Ia mengatakan, sebelumnya telah terbentuk 23 Rimba Gupung yang tersebar di 15 desa Kabupaten Sintang dengan luas seluruhnya 1.427,12 hektar.
“Kemudian berdasarkan usulan dari beberapa desa/pengelola Rimba Gupung, selanjutnya diproses sesuai Peraturan Bupati Sintang nomor 122 tahun 2021, maka ada penambahan 4 Rimba Gupung baru yang ditetapkan melalui keputusan bupati dan diserahkan hari ini,” kata Igor Nugroho.

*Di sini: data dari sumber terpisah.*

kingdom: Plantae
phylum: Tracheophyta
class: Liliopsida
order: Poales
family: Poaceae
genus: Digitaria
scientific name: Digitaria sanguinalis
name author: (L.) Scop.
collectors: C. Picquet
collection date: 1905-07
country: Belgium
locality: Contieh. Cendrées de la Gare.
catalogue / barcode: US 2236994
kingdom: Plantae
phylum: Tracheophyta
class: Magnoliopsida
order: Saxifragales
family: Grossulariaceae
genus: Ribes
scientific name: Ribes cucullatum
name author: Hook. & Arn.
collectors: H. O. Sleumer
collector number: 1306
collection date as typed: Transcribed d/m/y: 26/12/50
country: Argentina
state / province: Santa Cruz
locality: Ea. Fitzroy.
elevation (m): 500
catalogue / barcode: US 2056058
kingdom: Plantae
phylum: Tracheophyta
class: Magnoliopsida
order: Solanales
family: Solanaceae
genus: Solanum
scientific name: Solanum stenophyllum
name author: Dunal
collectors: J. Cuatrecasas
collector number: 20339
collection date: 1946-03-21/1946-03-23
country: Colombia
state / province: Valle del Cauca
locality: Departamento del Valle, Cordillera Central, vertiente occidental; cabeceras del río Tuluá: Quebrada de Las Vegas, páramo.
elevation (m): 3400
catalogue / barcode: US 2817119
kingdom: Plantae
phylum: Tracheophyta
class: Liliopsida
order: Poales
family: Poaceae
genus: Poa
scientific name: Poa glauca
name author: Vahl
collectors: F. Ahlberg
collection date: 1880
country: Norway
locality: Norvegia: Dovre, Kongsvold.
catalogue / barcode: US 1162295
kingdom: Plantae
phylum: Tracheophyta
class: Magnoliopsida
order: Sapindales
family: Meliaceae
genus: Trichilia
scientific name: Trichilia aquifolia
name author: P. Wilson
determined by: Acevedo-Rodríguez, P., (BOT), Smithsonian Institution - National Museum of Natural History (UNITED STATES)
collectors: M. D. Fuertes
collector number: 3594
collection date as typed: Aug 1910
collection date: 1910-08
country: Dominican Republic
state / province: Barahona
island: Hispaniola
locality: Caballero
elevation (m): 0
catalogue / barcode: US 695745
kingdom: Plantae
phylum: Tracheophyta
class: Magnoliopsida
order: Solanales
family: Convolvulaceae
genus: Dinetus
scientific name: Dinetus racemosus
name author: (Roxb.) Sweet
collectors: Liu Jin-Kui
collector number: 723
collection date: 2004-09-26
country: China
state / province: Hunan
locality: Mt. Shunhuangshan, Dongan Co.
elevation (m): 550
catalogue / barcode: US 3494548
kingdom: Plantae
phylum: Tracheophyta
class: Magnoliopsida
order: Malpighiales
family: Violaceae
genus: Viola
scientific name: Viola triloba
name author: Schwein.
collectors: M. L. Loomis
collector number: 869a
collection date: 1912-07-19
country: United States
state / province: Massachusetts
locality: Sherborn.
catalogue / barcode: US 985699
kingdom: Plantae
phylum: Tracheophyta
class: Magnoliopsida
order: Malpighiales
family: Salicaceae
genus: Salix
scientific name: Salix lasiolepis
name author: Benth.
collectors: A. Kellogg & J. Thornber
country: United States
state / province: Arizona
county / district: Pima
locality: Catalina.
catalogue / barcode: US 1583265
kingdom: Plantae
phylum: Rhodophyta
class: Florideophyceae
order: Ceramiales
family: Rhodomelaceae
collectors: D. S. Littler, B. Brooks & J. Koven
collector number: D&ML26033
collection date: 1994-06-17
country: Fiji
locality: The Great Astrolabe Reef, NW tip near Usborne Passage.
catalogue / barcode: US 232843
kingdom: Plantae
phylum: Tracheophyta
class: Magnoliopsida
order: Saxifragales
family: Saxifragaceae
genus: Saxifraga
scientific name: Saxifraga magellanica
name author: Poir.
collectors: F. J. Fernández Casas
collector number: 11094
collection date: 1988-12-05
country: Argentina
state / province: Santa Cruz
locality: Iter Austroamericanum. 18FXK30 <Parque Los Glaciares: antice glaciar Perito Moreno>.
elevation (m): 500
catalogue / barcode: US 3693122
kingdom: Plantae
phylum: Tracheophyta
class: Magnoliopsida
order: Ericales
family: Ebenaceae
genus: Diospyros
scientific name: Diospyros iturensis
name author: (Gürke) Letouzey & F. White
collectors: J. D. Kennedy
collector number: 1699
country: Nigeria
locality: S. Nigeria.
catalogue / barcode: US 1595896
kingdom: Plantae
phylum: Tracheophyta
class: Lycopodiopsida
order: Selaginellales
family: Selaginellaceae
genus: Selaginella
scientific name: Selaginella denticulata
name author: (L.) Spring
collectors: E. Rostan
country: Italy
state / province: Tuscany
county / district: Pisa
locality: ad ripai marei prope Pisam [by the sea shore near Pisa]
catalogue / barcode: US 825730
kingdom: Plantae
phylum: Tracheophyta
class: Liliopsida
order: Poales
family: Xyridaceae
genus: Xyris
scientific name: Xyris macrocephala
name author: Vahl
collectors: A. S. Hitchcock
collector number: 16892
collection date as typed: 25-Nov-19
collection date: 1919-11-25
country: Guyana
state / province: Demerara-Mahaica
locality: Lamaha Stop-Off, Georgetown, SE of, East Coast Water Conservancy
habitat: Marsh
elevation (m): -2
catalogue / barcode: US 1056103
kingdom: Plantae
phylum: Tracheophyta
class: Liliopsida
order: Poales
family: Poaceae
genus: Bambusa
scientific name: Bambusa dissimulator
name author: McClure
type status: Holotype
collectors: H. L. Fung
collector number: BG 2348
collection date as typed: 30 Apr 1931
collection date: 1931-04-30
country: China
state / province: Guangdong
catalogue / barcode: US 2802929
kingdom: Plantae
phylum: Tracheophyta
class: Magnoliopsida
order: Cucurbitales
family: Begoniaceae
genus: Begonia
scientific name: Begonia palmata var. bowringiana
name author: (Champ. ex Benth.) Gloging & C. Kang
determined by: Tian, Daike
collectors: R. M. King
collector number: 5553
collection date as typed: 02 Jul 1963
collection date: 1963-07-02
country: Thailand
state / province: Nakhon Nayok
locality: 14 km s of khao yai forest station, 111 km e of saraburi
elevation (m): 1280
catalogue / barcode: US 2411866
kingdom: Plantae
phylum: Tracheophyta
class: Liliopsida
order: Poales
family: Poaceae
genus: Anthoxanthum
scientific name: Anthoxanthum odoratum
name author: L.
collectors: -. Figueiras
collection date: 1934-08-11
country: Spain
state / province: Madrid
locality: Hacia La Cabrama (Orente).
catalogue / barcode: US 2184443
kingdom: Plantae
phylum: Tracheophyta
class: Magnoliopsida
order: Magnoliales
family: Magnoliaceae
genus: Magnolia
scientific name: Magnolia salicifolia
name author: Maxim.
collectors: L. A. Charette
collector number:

Hal itu disampaikannya saat seremonial penyerahan Surat Keputusan (SK) tentang penetapan Rimba Gupung kepada masyarakat empat desa di Kabupaten Sintang oleh Bupati Sintang Jarot Winarno, Rabu 9 Oktober 2024.
Adapun Rimba Gupung ditetapkan melalui keputusan Bupati Sintang diantaranya; Rimba Mensiku Lestari seluas 351,86 HA di Desa Mensiku Kecamatan Binjai Hulu, Rimba Mosuang seluas 218,61 HA di Desa Mensuang Kecamatan Ambalau, Rimba Kalungtap seluas 93,176 HA di Desa Betung Permai Kecamatan Ketungau Hilir dan Rimba Pendam Tembawang Geruguk di Desa Kempas Raya Kecamatan Kayan Hilir.
Dikatakan Igor, pengakuan hak dan pelibatan masyarakat dalam pengelolaan Rimba Gupung yang didalamnya terdapat areal bernilai konservasi tinggi (NKT) bertujuan untuk menjaga kelestarian lingkungan, flora dan fauna, situs budaya, sumberdaya alam dan kearifan lokal yang telah terpelihara secara turun temurun.
“Sekaligas diharapkan dapat memberikan nilai tambah dan manfaat secara ekonomi bagi masyarakat setempat. Oleh sebab itu untuk mengembangkan kapasitas dalam pengelolaannya, dapat menjalin kemitraan dengan pihak lain ataupun pelaku usaha berbasis lahan,” ujarnya.